Leszek Ojrzyński ma być strażakiem w Zagłębiu Lubin. A pożar jest duży, bo byli mistrzowie Polski są na jak najlepszej drodze, ale do spadku. Trener podpisał kontrakt do końca bieżącego sezonu z opcją przedłużenia.
Ostatnim klubem prowadzonym przez 52-letniego szkoleniowca była Korona Kielce. Objął ją w grudniu 2021 roku, a zakończył swoją pracę w październiku 2022 roku. Wcześniej odpowiadał przez pięć miesięcy za Stal Mielec oraz przez trzy miesiące za Wisłę Płock. Od przygody z Koroną pozostawał bezrobotny.
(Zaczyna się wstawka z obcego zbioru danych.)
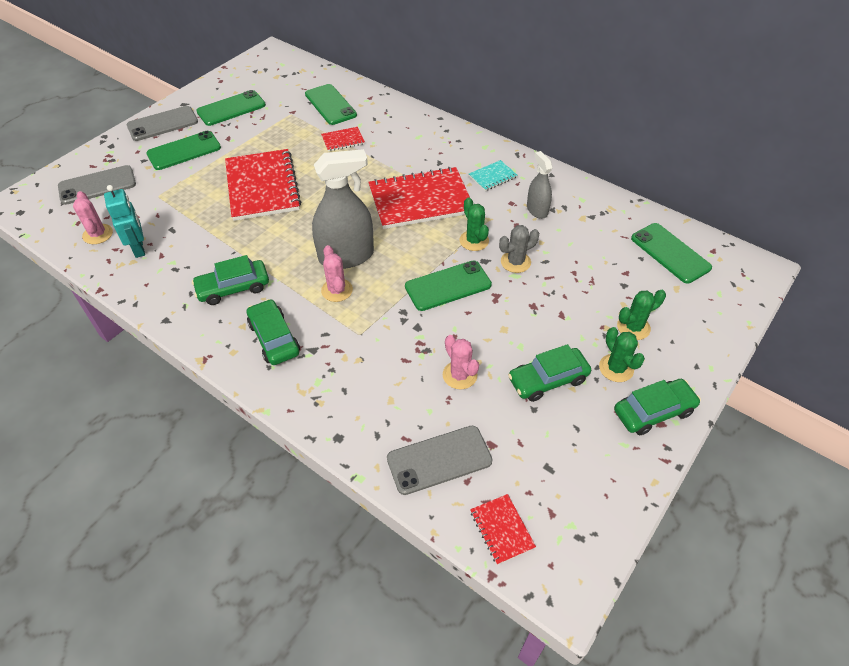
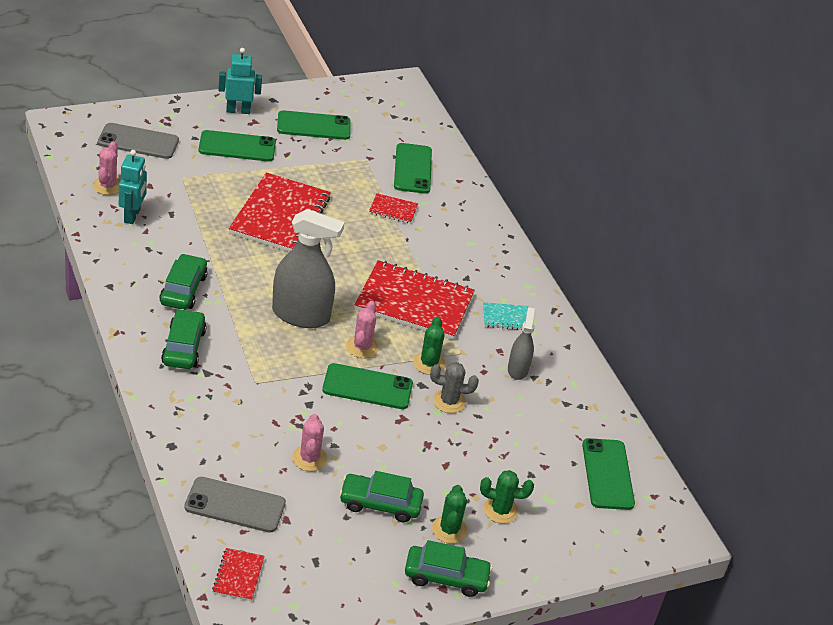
camera: 25 degrees right, 10 degrees down
(162, 124) = (238, 110): grey phone -> turquoise robot
(233, 288) = (183, 290): green car -> green car turned 90 degrees clockwise
(337, 290) = (267, 338): pink cactus -> pink cactus (362, 347)

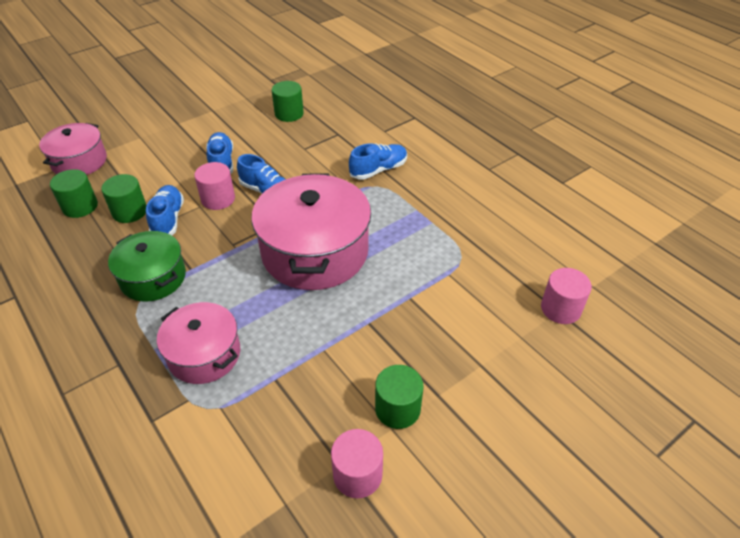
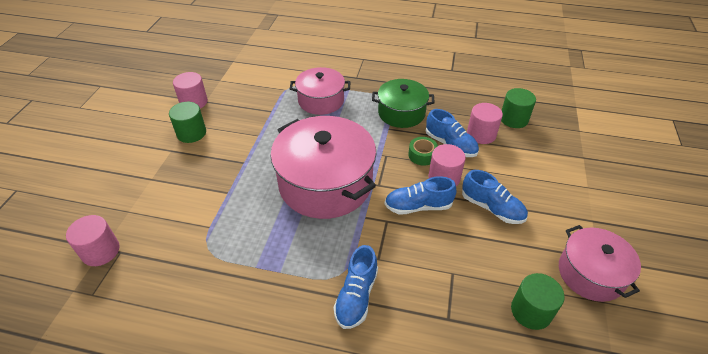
camera: 140 degrees right, 0 degrees up
(79, 162) = (578, 142): pink pot -> pink pot (590, 273)
(130, 211) = (481, 134): green cylinder -> pink cylinder
(204, 225) = (422, 155): none -> green tape

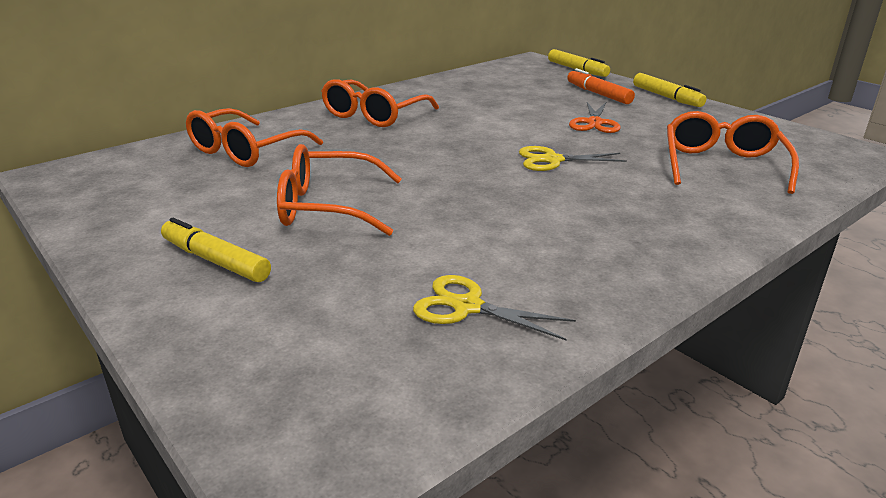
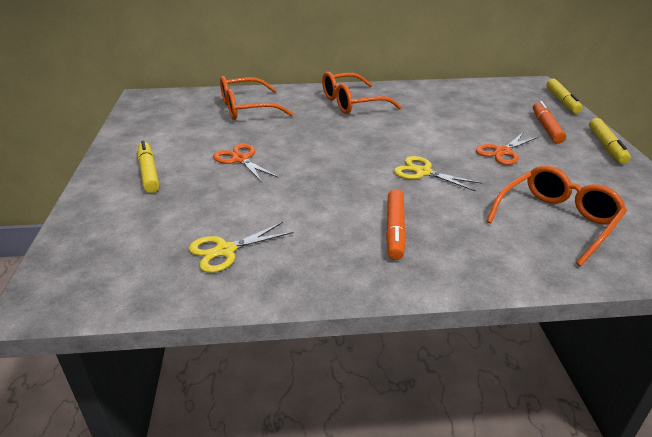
camera: 35 degrees right, 5 degrees up
(327, 207) = (240, 159): orange glasses -> orange scissors
(467, 307) = (225, 250): yellow scissors -> yellow scissors turned 90 degrees counterclockwise
(609, 219) = (395, 230): none -> orange marker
Zagłębie przypatrywało się także innemu znanemu trenerowi, Czesławowi Michniewiczowi. We wtorek podczas programu Kanału Sportowego zapytany o możliwość zatrudnienia Czesława Michniewicza został Wojciech Tomaszewski, dyrektor sportowy klubu. Wyznał on, że choć nie może powiedzieć o konkretach, to jest zdania, że zakontraktowanie nowego szkoleniowca zostanie szybko dopięte. Podkreślił jednocześnie, że ważną kwestią jest wpasowanie się trenera i politykę Zagłębia, czyli stawianie na rozwój młodych zawodników. — Kolejny wybór trenera ma być nastawiony zarówno na utrzymanie w Ekstraklasie, jak i budowę długofalowej wizji. Najważniejsze jest pozostanie w lidze, ale nie powinniśmy zatracać swojej idei, czyli graniu Polakami i młodymi piłkarzami. Kryteria co do wyboru trenera były zachowane – mówił Tomaszewski.
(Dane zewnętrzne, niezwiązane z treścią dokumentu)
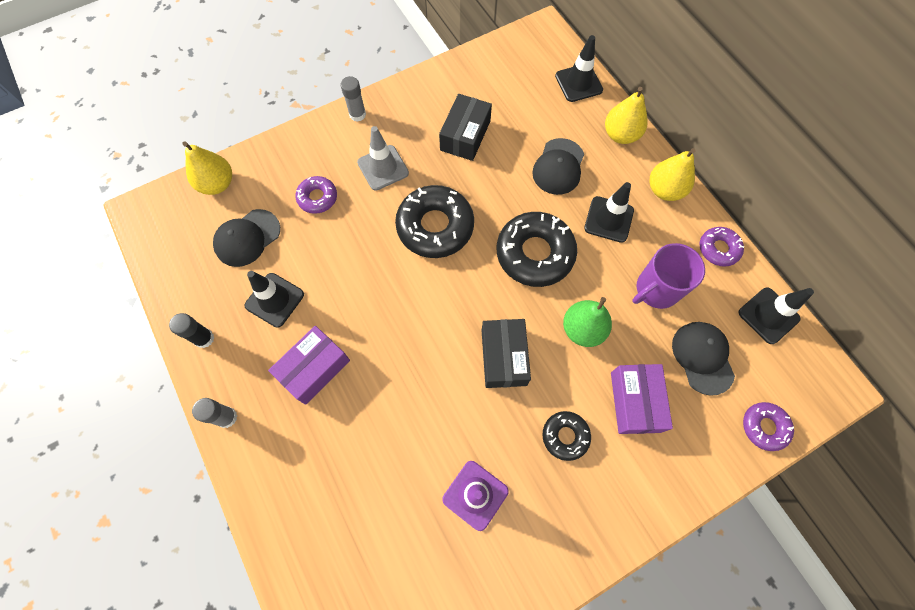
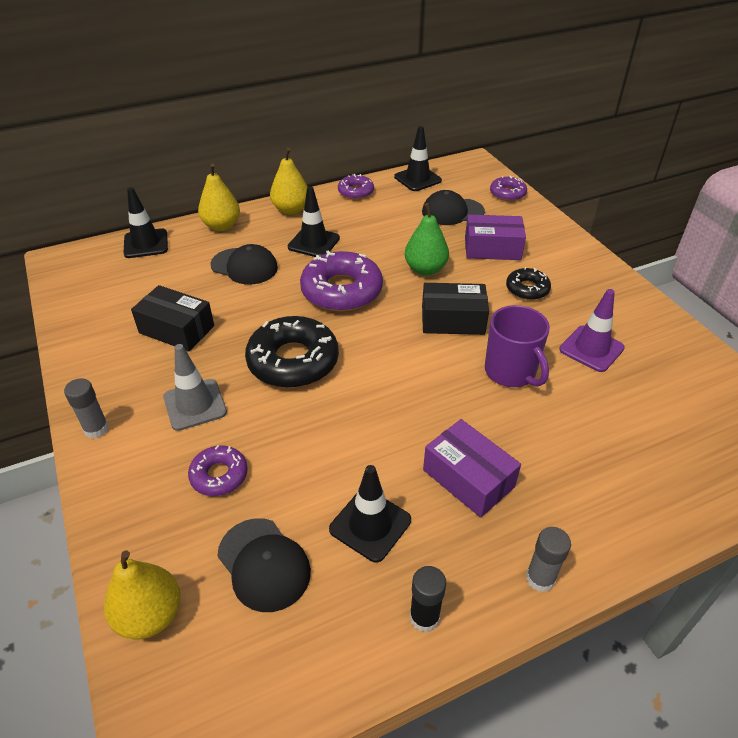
camera: 85 degrees left, 25 degrees down
(535, 253) = (341, 290): black donut -> purple donut
(656, 289) = (389, 226): purple mug -> purple mug (511, 372)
“Miedziowi” zajmują aktualnie 15. miejsce tabeli Ekstraklasy z bilansem sześciu zwycięstw, czterech remisów oraz czternastu porażek. W ostatnich czterech spotkaniach Zagłębie zaliczyło same przegrane. Ma one tyle samu punktów co znajdująca się w strefie spadkowej Puszcza Niepołomice oraz tylko jedno “oczko” więcej, niż przedostatnia Lechia Gdańsk.